In a letter to the Justice and Education departments, they say demonstrators' equal protection guarantees may have been violated.
Image: Students At UT Austin Hold Protest Supporting Gaza austin police arrest student
A student is arrested during a pro-Palestinian demonstration at the University of Texas at Austin on April 24.Brandon Bell / Getty Images file

Civil rights groups asked the Justice Department on Thursday to investigate law enforcement's response to protests at college campuses around the country over the war in Gaza.

A letter signed by more than a dozen organizations, including the NAACP Legal Defense Fund, Amnesty International and several Arab and Jewish peace groups, asks the Justice and Education departments to “take immediate action to address possible civil rights violations committed by university officials in connection with peaceful protests on campuses.”

While most of the protests were peaceful, thousands of people were arrested and detained by officers for university, state and local law enforcement agencies in the spring.
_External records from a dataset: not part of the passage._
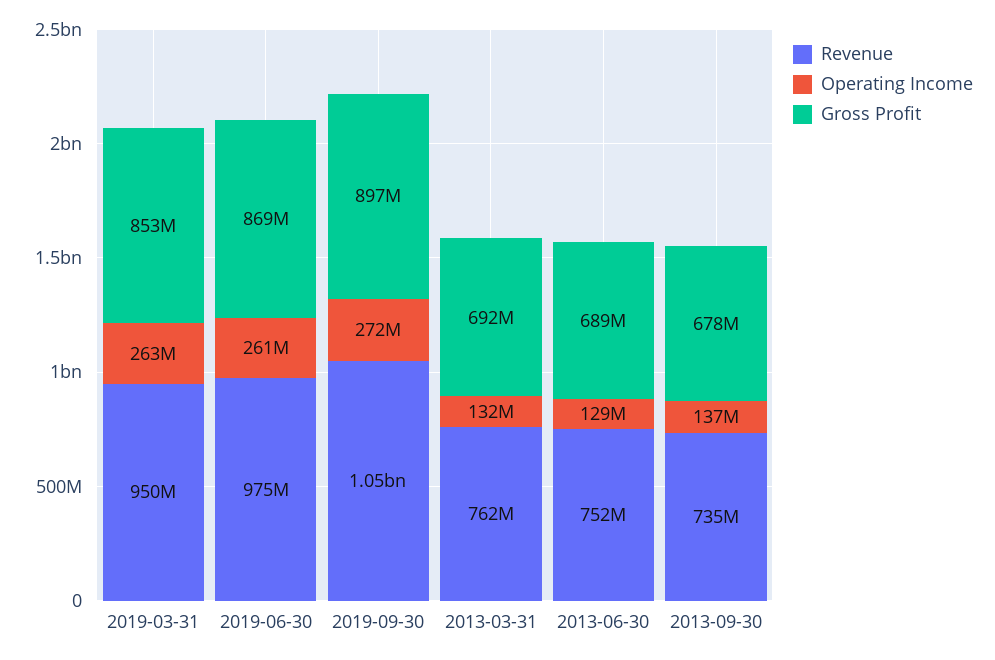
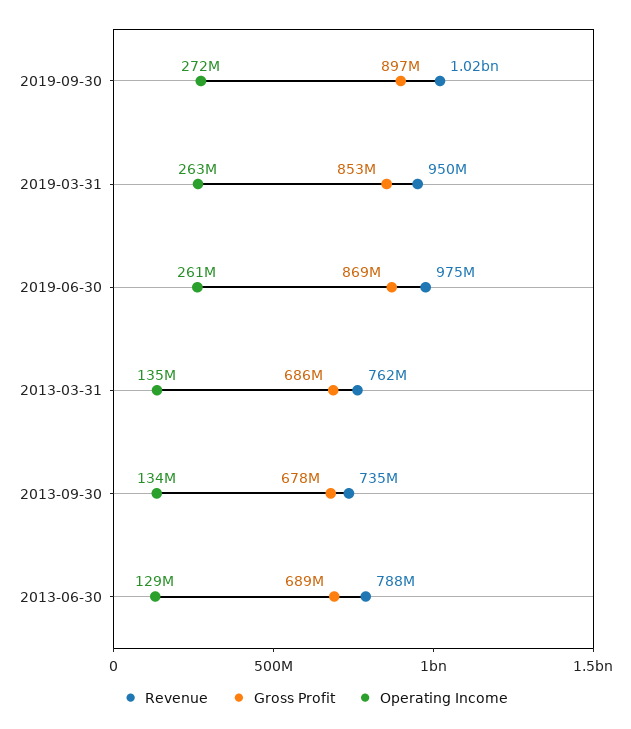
  {
    "Revenue": {
      "2019-03-31": 950000000,
      "2019-06-30": 975000000,
-     "2019-09-30": 1050000000,
+     "2019-09-30": 1020000000,
      "2013-03-31": 762000000,
-     "2013-06-30": 752000000,
+     "2013-06-30": 788000000,
      "2013-09-30": 735000000
    },
    "Operating Income": {
      "2019-03-31": 263000000,
      "2019-06-30": 261000000,
      "2019-09-30": 272000000,
-     "2013-03-31": 132000000,
+     "2013-03-31": 135000000,
      "2013-06-30": 129000000,
-     "2013-09-30": 137000000
+     "2013-09-30": 134000000
    },
    "Gross Profit": {
      "2019-03-31": 853000000,
      "2019-06-30": 869000000,
      "2019-09-30": 897000000,
-     "2013-03-31": 692000000,
+     "2013-03-31": 686000000,
      "2013-06-30": 689000000,
      "2013-09-30": 678000000
    }
  }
Some responding departments used “militarized force and tactics,” such as deploying rubber bullets and other nonlethal projectiles into crowds, the letter said.

“These actions require immediate investigation by DOJ and, as they pertain to educational institutions, by ED to ensure that the federal and constitutional rights of all protesters have been and remain protected,” the groups said in the letter, first obtained by NBC News.

It asks the Justice Department to investigate policing activities in New York, Atlanta, Los Angeles and Austin, Texas.

It also asks the Education Department to investigate whether officials at Columbia University, Emory University, the University of Texas at Austin and UCLA violated the Civil Rights Act, which guarantees certain equal protections in public schools and institutions of higher learning.

The letter follows a turbulent spring for many colleges in the U.S., where protesters were arrested and sometimes faced violent counterprotests. Some students were threatened with suspension just days before graduation. 

University officials scrambled to address months of unrest and negative public attention as students set up encampments and faced off against counterprotesters and law enforcement officers. 

At UT Austin, a student told NBC News that she was grabbed by officers, thrown to the ground and dragged by her hair and an arm. The university’s president on April 24 called it a “challenging day for many.”